Activity:
Restate all of the data precisely, omitting nothing.

Dataset items:
----
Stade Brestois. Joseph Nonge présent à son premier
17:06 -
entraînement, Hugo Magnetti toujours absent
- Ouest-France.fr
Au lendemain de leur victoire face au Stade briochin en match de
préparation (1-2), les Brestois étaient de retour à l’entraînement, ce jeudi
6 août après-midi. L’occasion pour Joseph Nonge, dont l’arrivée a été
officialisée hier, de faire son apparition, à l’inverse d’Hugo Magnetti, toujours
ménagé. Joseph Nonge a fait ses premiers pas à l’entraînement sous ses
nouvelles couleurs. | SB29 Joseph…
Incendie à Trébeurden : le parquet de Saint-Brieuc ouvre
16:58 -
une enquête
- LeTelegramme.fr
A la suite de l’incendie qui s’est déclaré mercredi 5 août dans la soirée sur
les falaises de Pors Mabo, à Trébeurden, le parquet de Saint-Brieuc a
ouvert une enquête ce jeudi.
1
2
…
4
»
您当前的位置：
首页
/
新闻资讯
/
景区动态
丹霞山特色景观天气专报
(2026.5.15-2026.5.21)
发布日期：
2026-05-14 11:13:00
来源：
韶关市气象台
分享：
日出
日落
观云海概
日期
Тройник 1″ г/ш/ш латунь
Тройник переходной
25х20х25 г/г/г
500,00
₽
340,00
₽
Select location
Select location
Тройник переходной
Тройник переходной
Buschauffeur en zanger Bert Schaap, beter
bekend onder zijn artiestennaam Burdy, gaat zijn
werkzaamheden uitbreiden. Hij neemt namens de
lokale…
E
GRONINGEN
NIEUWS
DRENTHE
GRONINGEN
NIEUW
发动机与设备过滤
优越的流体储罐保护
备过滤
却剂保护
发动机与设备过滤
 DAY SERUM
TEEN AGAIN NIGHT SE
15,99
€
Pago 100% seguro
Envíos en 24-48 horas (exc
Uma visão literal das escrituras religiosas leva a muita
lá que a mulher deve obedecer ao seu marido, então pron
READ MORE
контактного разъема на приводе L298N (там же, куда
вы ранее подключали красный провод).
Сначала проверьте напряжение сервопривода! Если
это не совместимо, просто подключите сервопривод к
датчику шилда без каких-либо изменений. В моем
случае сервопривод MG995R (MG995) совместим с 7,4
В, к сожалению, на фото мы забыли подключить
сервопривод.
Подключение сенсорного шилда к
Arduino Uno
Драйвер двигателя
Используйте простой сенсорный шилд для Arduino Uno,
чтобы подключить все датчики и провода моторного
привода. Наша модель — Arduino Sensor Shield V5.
----
Response below:
Stade Brestois. Joseph Nonge présent à son premier
17:06 -
entraînement, Hugo Magnetti toujours absent
- Ouest-France.fr
Au lendemain de leur victoire face au Stade briochin en match de
préparation (1-2), les Brestois étaient de retour à l’entraînement, ce jeudi
6 août après-midi. L’occasion pour Joseph Nonge, dont l’arrivée a été
officialisée hier, de faire son apparition, à l’inverse d’Hugo Magnetti, toujours
ménagé. Joseph Nonge a fait ses premiers pas à l’entraînement sous ses
nouvelles couleurs. | SB29 Joseph…
Incendie à Trébeurden : le parquet de Saint-Brieuc ouvre
16:58 -
une enquête
- LeTelegramme.fr
A la suite de l’incendie qui s’est déclaré mercredi 5 août dans la soirée sur
les falaises de Pors Mabo, à Trébeurden, le parquet de Saint-Brieuc a
ouvert une enquête ce jeudi.
1
2
…
4
»
您当前的位置：
首页
/
新闻资讯
/
景区动态
丹霞山特色景观天气专报
(2026.5.15-2026.5.21)
发布日期：
2026-05-14 11:13:00
来源：
韶关市气象台
分享：
日出
日落
观云海概
日期
Тройник 1″ г/ш/ш латунь
Тройник переходной
25х20х25 г/г/г
500,00
₽
340,00
₽
Select location
Select location
Тройник переходной
Тройник переходной
Buschauffeur en zanger Bert Schaap, beter
bekend onder zijn artiestennaam Burdy, gaat zijn
werkzaamheden uitbreiden. Hij neemt namens de
lokale…
E
GRONINGEN
NIEUWS
DRENTHE
GRONINGEN
NIEUW
发动机与设备过滤
优越的流体储罐保护
备过滤
却剂保护
发动机与设备过滤
 DAY SERUM
TEEN AGAIN NIGHT SE
15,99
€
Pago 100% seguro
Envíos en 24-48 horas (exc
Uma visão literal das escrituras religiosas leva a muita
lá que a mulher deve obedecer ao seu marido, então pron
READ MORE
контактного разъема на приводе L298N (там же, куда
вы ранее подключали красный провод).
Сначала проверьте напряжение сервопривода! Если
это не совместимо, просто подключите сервопривод к
датчику шилда без каких-либо изменений. В моем
случае сервопривод MG995R (MG995) совместим с 7,4
В, к сожалению, на фото мы забыли подключить
сервопривод.
Подключение сенсорного шилда к
Arduino Uno
Драйвер двигателя
Используйте простой сенсорный шилд для Arduino Uno,
чтобы подключить все датчики и провода моторного
привода. Наша модель — Arduino Sensor Shield V5.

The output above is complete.